Input data =>
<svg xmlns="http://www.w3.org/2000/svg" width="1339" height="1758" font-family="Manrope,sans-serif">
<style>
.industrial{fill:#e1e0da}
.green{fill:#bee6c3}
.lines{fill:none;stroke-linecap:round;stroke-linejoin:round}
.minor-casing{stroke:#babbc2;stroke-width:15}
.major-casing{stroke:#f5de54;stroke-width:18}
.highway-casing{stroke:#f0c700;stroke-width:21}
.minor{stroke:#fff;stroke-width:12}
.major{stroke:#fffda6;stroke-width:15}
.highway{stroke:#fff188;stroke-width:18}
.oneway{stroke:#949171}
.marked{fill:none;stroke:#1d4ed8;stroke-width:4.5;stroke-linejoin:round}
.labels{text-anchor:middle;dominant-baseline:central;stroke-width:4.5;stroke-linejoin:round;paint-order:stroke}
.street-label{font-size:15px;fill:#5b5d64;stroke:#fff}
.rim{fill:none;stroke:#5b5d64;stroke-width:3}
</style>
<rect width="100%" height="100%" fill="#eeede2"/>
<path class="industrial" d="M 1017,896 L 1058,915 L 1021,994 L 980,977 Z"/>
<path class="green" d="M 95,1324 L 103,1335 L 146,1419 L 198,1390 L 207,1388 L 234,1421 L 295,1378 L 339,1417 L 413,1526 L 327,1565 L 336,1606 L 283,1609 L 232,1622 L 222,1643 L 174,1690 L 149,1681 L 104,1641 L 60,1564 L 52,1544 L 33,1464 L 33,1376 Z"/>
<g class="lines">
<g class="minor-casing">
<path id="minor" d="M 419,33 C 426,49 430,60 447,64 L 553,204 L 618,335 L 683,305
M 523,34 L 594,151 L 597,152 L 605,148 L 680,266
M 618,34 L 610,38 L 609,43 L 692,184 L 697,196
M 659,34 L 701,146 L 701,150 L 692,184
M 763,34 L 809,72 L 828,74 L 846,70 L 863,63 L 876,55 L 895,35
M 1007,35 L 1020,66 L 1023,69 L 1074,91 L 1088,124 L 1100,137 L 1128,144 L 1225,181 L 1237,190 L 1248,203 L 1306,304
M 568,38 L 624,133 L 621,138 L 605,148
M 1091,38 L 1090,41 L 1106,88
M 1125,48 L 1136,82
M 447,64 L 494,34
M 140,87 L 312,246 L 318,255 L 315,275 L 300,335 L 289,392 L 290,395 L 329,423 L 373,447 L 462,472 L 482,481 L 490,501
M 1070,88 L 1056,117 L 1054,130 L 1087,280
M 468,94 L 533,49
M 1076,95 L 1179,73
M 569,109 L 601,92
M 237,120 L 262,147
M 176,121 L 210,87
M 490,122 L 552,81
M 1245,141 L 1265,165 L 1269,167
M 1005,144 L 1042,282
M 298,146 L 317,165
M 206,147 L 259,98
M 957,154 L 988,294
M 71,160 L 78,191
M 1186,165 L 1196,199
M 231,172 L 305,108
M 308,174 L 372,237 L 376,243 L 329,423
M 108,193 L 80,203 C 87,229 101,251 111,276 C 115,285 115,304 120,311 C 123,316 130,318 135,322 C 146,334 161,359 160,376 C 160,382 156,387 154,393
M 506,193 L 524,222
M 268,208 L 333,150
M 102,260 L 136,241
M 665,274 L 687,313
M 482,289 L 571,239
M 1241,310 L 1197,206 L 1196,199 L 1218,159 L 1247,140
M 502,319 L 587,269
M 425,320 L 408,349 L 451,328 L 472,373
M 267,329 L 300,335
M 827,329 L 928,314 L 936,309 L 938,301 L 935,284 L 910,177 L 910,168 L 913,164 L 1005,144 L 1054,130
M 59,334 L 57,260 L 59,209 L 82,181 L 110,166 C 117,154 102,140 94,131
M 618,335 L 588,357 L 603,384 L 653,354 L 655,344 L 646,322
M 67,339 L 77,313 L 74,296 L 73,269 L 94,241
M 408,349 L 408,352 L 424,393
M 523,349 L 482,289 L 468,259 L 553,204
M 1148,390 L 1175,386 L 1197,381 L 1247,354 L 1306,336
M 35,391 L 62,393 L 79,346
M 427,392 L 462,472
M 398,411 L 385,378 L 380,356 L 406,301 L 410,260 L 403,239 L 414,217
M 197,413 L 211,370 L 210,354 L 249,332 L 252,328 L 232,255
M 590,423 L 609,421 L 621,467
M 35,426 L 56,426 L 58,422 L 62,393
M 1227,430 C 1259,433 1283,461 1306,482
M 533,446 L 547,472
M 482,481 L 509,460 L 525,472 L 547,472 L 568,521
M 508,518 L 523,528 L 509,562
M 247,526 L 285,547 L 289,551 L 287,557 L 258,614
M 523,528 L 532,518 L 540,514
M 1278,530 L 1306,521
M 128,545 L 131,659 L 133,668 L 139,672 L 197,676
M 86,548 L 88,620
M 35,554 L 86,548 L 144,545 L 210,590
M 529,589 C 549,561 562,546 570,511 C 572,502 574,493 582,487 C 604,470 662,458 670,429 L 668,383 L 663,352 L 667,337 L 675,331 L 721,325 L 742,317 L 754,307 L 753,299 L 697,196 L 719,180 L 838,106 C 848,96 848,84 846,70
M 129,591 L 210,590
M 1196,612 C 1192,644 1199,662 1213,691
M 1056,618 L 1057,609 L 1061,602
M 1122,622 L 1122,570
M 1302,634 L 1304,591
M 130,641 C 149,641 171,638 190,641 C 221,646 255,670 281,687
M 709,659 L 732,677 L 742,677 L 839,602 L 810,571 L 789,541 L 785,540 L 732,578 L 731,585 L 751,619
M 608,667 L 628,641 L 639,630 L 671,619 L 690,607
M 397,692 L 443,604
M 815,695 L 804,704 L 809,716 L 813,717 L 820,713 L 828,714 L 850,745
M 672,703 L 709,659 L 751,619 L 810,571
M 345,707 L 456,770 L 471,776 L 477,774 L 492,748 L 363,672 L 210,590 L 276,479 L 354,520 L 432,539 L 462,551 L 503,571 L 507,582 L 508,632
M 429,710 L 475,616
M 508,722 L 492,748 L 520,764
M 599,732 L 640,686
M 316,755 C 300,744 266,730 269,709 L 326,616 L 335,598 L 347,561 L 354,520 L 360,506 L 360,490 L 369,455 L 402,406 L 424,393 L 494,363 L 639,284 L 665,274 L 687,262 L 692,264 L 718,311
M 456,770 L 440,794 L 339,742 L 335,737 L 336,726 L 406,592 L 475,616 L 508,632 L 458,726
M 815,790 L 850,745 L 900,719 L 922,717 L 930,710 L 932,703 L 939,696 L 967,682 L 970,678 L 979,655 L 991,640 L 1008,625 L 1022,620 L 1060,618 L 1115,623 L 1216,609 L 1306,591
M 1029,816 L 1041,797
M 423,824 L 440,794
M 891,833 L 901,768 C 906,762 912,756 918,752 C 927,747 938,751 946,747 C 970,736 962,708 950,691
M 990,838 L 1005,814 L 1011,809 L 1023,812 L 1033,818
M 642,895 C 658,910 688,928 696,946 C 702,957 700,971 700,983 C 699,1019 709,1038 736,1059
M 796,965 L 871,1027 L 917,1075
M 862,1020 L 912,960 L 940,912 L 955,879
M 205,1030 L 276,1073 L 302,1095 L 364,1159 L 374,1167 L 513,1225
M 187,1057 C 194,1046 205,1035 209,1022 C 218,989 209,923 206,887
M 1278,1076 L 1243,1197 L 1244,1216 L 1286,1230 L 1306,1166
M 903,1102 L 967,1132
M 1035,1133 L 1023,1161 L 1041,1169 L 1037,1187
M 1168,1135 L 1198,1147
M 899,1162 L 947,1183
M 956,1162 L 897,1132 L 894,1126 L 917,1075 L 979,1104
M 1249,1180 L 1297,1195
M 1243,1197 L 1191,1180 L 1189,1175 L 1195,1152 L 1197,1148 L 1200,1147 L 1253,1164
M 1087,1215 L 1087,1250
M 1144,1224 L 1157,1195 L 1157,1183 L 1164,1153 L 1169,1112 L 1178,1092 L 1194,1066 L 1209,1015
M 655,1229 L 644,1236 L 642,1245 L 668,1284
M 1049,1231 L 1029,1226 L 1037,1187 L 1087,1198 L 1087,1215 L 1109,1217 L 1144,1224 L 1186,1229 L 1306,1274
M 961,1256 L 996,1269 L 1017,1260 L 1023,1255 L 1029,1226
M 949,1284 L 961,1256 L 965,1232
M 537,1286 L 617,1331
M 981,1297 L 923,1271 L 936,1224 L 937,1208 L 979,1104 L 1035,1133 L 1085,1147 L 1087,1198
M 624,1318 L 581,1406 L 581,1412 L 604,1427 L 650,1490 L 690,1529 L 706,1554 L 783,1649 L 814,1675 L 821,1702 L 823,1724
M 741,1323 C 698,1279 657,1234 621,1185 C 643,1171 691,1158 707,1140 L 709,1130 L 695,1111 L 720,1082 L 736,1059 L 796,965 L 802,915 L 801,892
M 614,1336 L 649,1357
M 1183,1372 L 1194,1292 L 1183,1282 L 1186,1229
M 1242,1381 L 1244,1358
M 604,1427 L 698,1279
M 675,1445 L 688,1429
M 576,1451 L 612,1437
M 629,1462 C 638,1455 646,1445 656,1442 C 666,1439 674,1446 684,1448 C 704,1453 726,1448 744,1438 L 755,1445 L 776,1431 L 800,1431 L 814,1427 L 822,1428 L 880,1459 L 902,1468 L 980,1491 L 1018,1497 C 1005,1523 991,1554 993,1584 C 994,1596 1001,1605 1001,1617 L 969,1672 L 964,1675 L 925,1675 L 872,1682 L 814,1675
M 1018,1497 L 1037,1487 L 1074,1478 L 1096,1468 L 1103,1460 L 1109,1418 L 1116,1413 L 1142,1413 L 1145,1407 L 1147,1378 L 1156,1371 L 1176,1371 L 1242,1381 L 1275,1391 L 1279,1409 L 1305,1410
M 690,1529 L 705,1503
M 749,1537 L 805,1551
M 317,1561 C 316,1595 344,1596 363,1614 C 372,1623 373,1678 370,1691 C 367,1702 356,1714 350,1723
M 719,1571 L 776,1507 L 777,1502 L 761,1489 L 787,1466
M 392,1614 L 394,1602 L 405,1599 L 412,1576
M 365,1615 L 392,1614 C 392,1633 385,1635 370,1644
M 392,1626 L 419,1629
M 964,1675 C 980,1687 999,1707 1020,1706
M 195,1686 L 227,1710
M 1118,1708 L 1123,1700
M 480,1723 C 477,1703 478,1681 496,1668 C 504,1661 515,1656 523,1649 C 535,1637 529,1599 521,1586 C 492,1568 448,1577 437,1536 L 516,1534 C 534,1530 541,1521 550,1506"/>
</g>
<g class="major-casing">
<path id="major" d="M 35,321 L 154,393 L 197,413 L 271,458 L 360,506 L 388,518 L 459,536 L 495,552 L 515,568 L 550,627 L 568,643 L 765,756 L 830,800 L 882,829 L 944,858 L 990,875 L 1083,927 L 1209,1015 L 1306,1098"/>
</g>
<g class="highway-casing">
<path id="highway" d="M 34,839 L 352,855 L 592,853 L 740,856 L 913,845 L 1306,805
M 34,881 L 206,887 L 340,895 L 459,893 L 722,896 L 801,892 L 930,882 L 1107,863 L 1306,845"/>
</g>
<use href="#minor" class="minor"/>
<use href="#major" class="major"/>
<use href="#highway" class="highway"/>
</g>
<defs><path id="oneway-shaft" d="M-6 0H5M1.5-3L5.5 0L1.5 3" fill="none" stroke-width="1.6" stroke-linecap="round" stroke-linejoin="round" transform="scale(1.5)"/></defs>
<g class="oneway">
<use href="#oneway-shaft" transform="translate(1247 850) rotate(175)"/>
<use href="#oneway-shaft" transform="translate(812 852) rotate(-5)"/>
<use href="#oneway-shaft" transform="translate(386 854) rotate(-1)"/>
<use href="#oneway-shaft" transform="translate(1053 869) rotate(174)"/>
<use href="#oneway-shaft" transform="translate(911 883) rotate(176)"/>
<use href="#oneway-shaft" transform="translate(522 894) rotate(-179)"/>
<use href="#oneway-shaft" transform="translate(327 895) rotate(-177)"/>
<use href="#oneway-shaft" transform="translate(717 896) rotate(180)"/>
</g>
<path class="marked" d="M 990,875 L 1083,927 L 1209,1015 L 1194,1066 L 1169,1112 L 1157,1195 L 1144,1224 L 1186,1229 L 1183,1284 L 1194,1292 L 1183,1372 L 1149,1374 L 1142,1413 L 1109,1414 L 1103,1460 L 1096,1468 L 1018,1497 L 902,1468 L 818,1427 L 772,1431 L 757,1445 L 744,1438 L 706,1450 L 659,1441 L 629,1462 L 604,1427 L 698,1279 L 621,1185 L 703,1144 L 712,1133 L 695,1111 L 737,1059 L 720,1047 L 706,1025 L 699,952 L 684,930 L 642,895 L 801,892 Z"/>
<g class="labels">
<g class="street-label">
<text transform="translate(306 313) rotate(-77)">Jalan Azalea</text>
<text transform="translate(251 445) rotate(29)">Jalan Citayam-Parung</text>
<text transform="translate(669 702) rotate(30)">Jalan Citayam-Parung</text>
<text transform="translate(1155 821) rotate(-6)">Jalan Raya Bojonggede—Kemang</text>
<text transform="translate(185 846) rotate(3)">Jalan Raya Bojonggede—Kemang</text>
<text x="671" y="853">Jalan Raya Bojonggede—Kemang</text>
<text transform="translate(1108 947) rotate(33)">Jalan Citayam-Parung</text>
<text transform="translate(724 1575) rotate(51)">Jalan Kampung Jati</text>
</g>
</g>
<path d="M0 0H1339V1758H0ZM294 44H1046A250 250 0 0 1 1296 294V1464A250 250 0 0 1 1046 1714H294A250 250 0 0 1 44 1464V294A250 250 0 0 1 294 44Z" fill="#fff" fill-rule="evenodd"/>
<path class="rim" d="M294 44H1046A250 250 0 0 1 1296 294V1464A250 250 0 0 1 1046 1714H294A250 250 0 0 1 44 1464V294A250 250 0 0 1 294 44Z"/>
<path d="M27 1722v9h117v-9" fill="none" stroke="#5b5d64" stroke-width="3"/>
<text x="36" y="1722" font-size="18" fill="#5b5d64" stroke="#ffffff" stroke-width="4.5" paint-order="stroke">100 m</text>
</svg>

Exercise description => Every line above that includes the string "labels" needs to be copied.

Output for this exercise =>
.labels{text-anchor:middle;dominant-baseline:central;stroke-width:4.5;stroke-linejoin:round;paint-order:stroke}
<g class="labels">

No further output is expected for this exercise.